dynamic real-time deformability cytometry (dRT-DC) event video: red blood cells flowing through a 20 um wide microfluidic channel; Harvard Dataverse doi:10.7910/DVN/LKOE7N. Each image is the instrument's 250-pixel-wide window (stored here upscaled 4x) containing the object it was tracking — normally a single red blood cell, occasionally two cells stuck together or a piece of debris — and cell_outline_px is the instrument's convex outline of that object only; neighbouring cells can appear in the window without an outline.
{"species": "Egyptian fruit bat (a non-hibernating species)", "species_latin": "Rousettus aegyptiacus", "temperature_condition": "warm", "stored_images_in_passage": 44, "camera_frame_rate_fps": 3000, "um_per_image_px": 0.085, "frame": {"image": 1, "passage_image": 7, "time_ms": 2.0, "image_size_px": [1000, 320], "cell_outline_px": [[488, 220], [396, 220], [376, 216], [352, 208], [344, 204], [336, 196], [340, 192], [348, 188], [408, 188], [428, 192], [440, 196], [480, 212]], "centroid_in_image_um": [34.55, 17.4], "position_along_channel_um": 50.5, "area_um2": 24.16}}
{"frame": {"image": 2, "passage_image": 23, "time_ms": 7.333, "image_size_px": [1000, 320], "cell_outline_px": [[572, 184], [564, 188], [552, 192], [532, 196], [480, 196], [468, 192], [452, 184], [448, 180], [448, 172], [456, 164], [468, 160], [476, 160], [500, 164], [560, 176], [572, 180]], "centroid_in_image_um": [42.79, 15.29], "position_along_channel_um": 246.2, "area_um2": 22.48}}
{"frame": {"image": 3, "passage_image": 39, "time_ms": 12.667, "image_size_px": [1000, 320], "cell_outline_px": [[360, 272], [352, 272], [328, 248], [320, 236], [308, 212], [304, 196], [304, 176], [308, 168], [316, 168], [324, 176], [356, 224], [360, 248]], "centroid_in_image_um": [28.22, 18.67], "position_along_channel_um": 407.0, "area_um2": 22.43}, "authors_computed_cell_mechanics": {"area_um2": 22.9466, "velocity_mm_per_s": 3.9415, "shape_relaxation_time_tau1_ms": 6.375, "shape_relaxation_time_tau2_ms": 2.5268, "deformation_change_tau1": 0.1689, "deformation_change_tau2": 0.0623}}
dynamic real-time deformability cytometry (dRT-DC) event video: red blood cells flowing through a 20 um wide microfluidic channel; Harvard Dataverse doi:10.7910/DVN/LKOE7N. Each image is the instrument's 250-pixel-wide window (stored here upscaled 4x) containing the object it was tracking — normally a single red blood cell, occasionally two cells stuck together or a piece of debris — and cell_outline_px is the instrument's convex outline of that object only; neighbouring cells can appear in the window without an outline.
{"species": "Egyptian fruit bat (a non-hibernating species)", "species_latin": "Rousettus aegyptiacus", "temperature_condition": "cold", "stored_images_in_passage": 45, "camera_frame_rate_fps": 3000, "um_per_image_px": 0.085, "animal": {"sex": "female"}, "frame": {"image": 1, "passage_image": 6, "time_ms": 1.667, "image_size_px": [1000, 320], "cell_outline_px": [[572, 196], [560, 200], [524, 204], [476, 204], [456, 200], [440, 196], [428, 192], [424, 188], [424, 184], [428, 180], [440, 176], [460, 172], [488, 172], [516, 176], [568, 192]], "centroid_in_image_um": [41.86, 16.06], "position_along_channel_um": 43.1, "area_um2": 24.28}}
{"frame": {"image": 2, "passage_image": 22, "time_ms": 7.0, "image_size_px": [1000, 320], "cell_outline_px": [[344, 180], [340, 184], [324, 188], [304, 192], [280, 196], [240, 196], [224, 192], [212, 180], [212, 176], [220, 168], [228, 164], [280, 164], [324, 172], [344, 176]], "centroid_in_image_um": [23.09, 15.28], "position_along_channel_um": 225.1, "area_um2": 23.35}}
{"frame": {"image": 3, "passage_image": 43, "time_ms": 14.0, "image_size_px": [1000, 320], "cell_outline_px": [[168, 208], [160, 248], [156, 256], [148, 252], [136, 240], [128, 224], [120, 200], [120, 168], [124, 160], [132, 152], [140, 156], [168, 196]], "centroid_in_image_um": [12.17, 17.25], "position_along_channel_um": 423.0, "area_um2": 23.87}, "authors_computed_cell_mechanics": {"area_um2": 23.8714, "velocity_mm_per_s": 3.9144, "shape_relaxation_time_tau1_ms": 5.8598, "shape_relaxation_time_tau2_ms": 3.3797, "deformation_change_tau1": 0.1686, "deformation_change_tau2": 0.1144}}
· · ·
- [Task details]:
Extract the whole listing, character for character.

- [The answer]:
dynamic real-time deformability cytometry (dRT-DC) event video: red blood cells flowing through a 20 um wide microfluidic channel; Harvard Dataverse doi:10.7910/DVN/LKOE7N. Each image is the instrument's 250-pixel-wide window (stored here upscaled 4x) containing the object it was tracking — normally a single red blood cell, occasionally two cells stuck together or a piece of debris — and cell_outline_px is the instrument's convex outline of that object only; neighbouring cells can appear in the window without an outline.
{"species": "Egyptian fruit bat (a non-hibernating species)", "species_latin": "Rousettus aegyptiacus", "temperature_condition": "warm", "stored_images_in_passage": 44, "camera_frame_rate_fps": 3000, "um_per_image_px": 0.085, "frame": {"image": 1, "passage_image": 7, "time_ms": 2.0, "image_size_px": [1000, 320], "cell_outline_px": [[488, 220], [396, 220], [376, 216], [352, 208], [344, 204], [336, 196], [340, 192], [348, 188], [408, 188], [428, 192], [440, 196], [480, 212]], "centroid_in_image_um": [34.55, 17.4], "position_along_channel_um": 50.5, "area_um2": 24.16}}
{"frame": {"image": 2, "passage_image": 23, "time_ms": 7.333, "image_size_px": [1000, 320], "cell_outline_px": [[572, 184], [564, 188], [552, 192], [532, 196], [480, 196], [468, 192], [452, 184], [448, 180], [448, 172], [456, 164], [468, 160], [476, 160], [500, 164], [560, 176], [572, 180]], "centroid_in_image_um": [42.79, 15.29], "position_along_channel_um": 246.2, "area_um2": 22.48}}
{"frame": {"image": 3, "passage_image": 39, "time_ms": 12.667, "image_size_px": [1000, 320], "cell_outline_px": [[360, 272], [352, 272], [328, 248], [320, 236], [308, 212], [304, 196], [304, 176], [308, 168], [316, 168], [324, 176], [356, 224], [360, 248]], "centroid_in_image_um": [28.22, 18.67], "position_along_channel_um": 407.0, "area_um2": 22.43}, "authors_computed_cell_mechanics": {"area_um2": 22.9466, "velocity_mm_per_s": 3.9415, "shape_relaxation_time_tau1_ms": 6.375, "shape_relaxation_time_tau2_ms": 2.5268, "deformation_change_tau1": 0.1689, "deformation_change_tau2": 0.0623}}
dynamic real-time deformability cytometry (dRT-DC) event video: red blood cells flowing through a 20 um wide microfluidic channel; Harvard Dataverse doi:10.7910/DVN/LKOE7N. Each image is the instrument's 250-pixel-wide window (stored here upscaled 4x) containing the object it was tracking — normally a single red blood cell, occasionally two cells stuck together or a piece of debris — and cell_outline_px is the instrument's convex outline of that object only; neighbouring cells can appear in the window without an outline.
{"species": "Egyptian fruit bat (a non-hibernating species)", "species_latin": "Rousettus aegyptiacus", "temperature_condition": "cold", "stored_images_in_passage": 45, "camera_frame_rate_fps": 3000, "um_per_image_px": 0.085, "animal": {"sex": "female"}, "frame": {"image": 1, "passage_image": 6, "time_ms": 1.667, "image_size_px": [1000, 320], "cell_outline_px": [[572, 196], [560, 200], [524, 204], [476, 204], [456, 200], [440, 196], [428, 192], [424, 188], [424, 184], [428, 180], [440, 176], [460, 172], [488, 172], [516, 176], [568, 192]], "centroid_in_image_um": [41.86, 16.06], "position_along_channel_um": 43.1, "area_um2": 24.28}}
{"frame": {"image": 2, "passage_image": 22, "time_ms": 7.0, "image_size_px": [1000, 320], "cell_outline_px": [[344, 180], [340, 184], [324, 188], [304, 192], [280, 196], [240, 196], [224, 192], [212, 180], [212, 176], [220, 168], [228, 164], [280, 164], [324, 172], [344, 176]], "centroid_in_image_um": [23.09, 15.28], "position_along_channel_um": 225.1, "area_um2": 23.35}}
{"frame": {"image": 3, "passage_image": 43, "time_ms": 14.0, "image_size_px": [1000, 320], "cell_outline_px": [[168, 208], [160, 248], [156, 256], [148, 252], [136, 240], [128, 224], [120, 200], [120, 168], [124, 160], [132, 152], [140, 156], [168, 196]], "centroid_in_image_um": [12.17, 17.25], "position_along_channel_um": 423.0, "area_um2": 23.87}, "authors_computed_cell_mechanics": {"area_um2": 23.8714, "velocity_mm_per_s": 3.9144, "shape_relaxation_time_tau1_ms": 5.8598, "shape_relaxation_time_tau2_ms": 3.3797, "deformation_change_tau1": 0.1686, "deformation_change_tau2": 0.1144}}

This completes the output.